## [Task]
If a line in the records below contains the word "Assert", copy it.

===

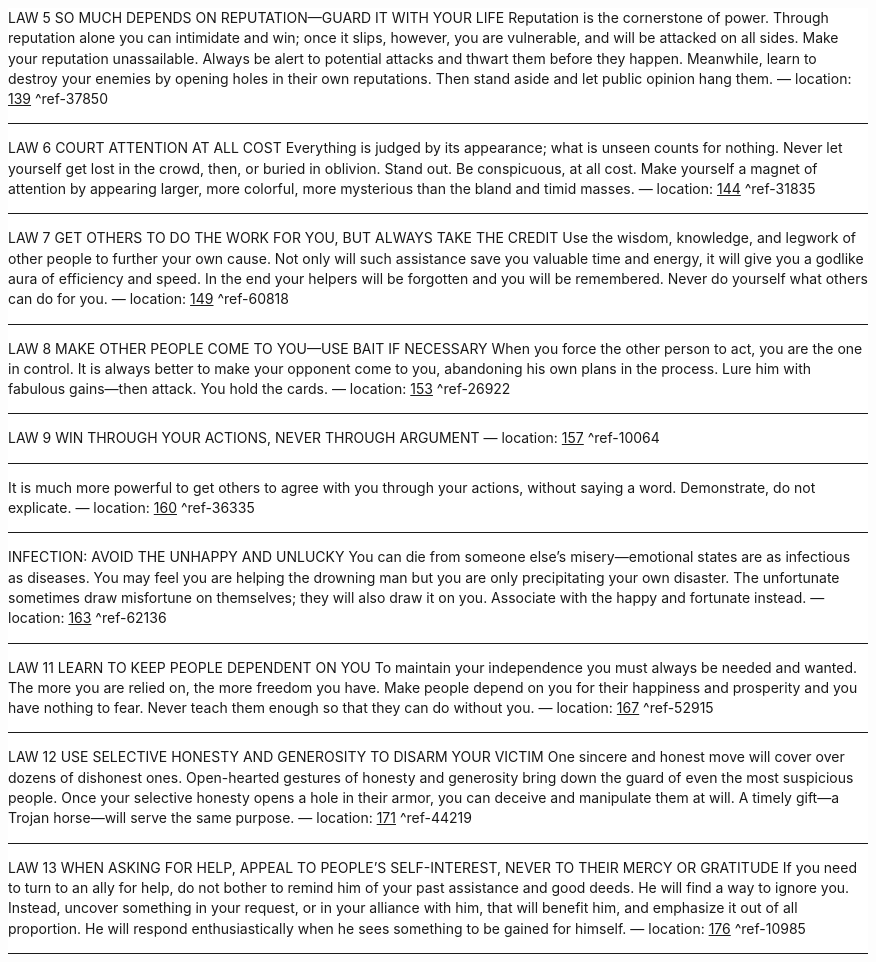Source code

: LAW 5 SO MUCH DEPENDS ON REPUTATION—GUARD IT WITH YOUR LIFE Reputation is the cornerstone of power. Through reputation alone you can intimidate and win; once it slips, however, you are vulnerable, and will be attacked on all sides. Make your reputation unassailable. Always be alert to potential attacks and thwart them before they happen. Meanwhile, learn to destroy your enemies by opening holes in their own reputations. Then stand aside and let public opinion hang them. — location: [139]() ^ref-37850

---
LAW 6 COURT ATTENTION AT ALL COST Everything is judged by its appearance; what is unseen counts for nothing. Never let yourself get lost in the crowd, then, or buried in oblivion. Stand out. Be conspicuous, at all cost. Make yourself a magnet of attention by appearing larger, more colorful, more mysterious than the bland and timid masses. — location: [144]() ^ref-31835

---
LAW 7 GET OTHERS TO DO THE WORK FOR YOU, BUT ALWAYS TAKE THE CREDIT Use the wisdom, knowledge, and legwork of other people to further your own cause. Not only will such assistance save you valuable time and energy, it will give you a godlike aura of efficiency and speed. In the end your helpers will be forgotten and you will be remembered. Never do yourself what others can do for you. — location: [149]() ^ref-60818

---
LAW 8 MAKE OTHER PEOPLE COME TO YOU—USE BAIT IF NECESSARY When you force the other person to act, you are the one in control. It is always better to make your opponent come to you, abandoning his own plans in the process. Lure him with fabulous gains—then attack. You hold the cards. — location: [153]() ^ref-26922

---
LAW 9 WIN THROUGH YOUR ACTIONS, NEVER THROUGH ARGUMENT — location: [157]() ^ref-10064

---
It is much more powerful to get others to agree with you through your actions, without saying a word. Demonstrate, do not explicate. — location: [160]() ^ref-36335

---
INFECTION: AVOID THE UNHAPPY AND UNLUCKY You can die from someone else’s misery—emotional states are as infectious as diseases. You may feel you are helping the drowning man but you are only precipitating your own disaster. The unfortunate sometimes draw misfortune on themselves; they will also draw it on you. Associate with the happy and fortunate instead. — location: [163]() ^ref-62136

---
LAW 11 LEARN TO KEEP PEOPLE DEPENDENT ON YOU To maintain your independence you must always be needed and wanted. The more you are relied on, the more freedom you have. Make people depend on you for their happiness and prosperity and you have nothing to fear. Never teach them enough so that they can do without you. — location: [167]() ^ref-52915

---
LAW 12 USE SELECTIVE HONESTY AND GENEROSITY TO DISARM YOUR VICTIM One sincere and honest move will cover over dozens of dishonest ones. Open-hearted gestures of honesty and generosity bring down the guard of even the most suspicious people. Once your selective honesty opens a hole in their armor, you can deceive and manipulate them at will. A timely gift—a Trojan horse—will serve the same purpose. — location: [171]() ^ref-44219

---
LAW 13 WHEN ASKING FOR HELP, APPEAL TO PEOPLE’S SELF-INTEREST, NEVER TO THEIR MERCY OR GRATITUDE If you need to turn to an ally for help, do not bother to remind him of your past assistance and good deeds. He will find a way to ignore you. Instead, uncover something in your request, or in your alliance with him, that will benefit him, and emphasize it out of all proportion. He will respond enthusiastically when he sees something to be gained for himself. — location: [176]() ^ref-10985

---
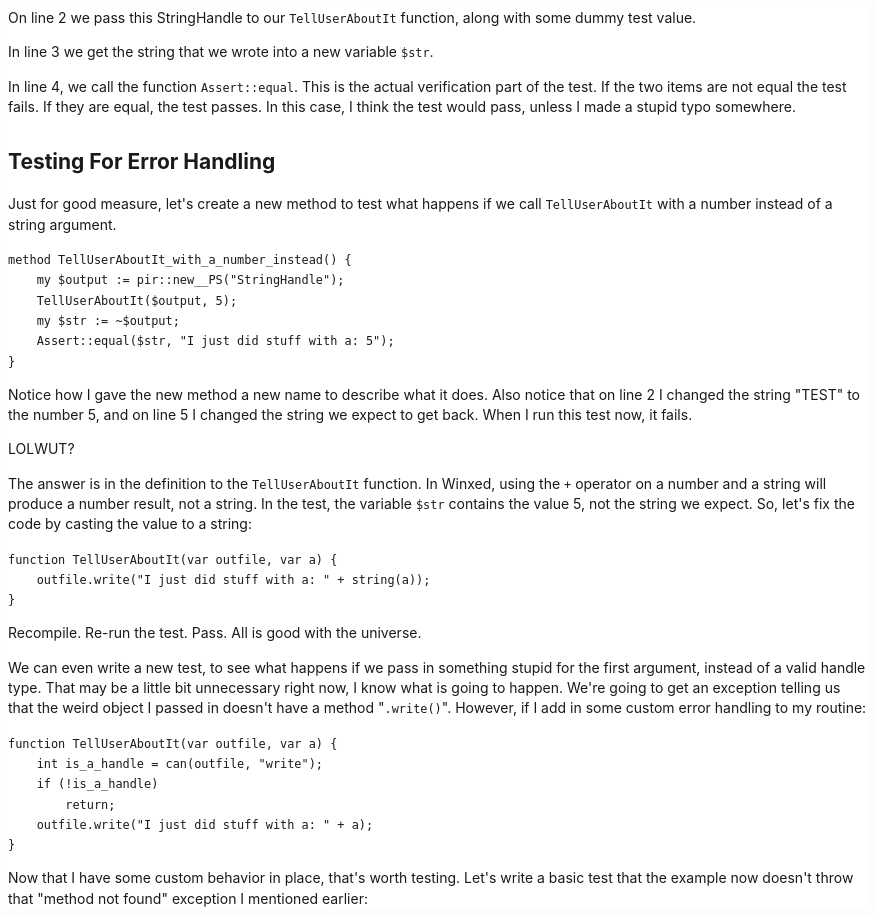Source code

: On line 2 we pass this StringHandle to our `TellUserAboutIt` function, along
with some dummy test value.

In line 3 we get the string that we wrote into a new variable `$str`.

In line 4, we call the function `Assert::equal`. This is the actual
verification part of the test. If the two items are not equal the test fails.
If they are equal, the test passes. In this case, I think the test would
pass, unless I made a stupid typo somewhere.

## Testing For Error Handling

Just for good measure, let's create a new method to test what happens if we
call `TellUserAboutIt` with a number instead of a string argument.

    method TellUserAboutIt_with_a_number_instead() {
        my $output := pir::new__PS("StringHandle");
        TellUserAboutIt($output, 5);
        my $str := ~$output;
        Assert::equal($str, "I just did stuff with a: 5");
    }

Notice how I gave the new method a new name to describe what it does. Also
notice that on line 2 I changed the string "TEST" to the number 5, and on
line 5 I changed the string we expect to get back. When I run this test now,
it fails.

LOLWUT?

The answer is in the definition to the `TellUserAboutIt` function. In Winxed,
using the `+` operator on a number and a string will produce a number result,
not a string. In the test, the variable `$str` contains the value 5, not the
string we expect. So, let's fix the code by casting the value to a string:

    function TellUserAboutIt(var outfile, var a) {
        outfile.write("I just did stuff with a: " + string(a));
    }

Recompile. Re-run the test. Pass. All is good with the universe.

We can even write a new test, to see what happens if we pass in something
stupid for the first argument, instead of a valid handle type. That may be a
little bit unnecessary right now, I know what is going to happen. We're going
to get an exception telling us that the weird object I passed in doesn't have
a method "`.write()`". However, if I add in some custom error handling to my
routine:

    function TellUserAboutIt(var outfile, var a) {
        int is_a_handle = can(outfile, "write");
        if (!is_a_handle)
            return;
        outfile.write("I just did stuff with a: " + a);
    }

Now that I have some custom behavior in place, that's worth testing. Let's
write a basic test that the example now doesn't throw that "method not found"
exception I mentioned earlier:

===

## [Solution to the problem]
In line 4, we call the function `Assert::equal`. This is the actual
        Assert::equal($str, "I just did stuff with a: 5");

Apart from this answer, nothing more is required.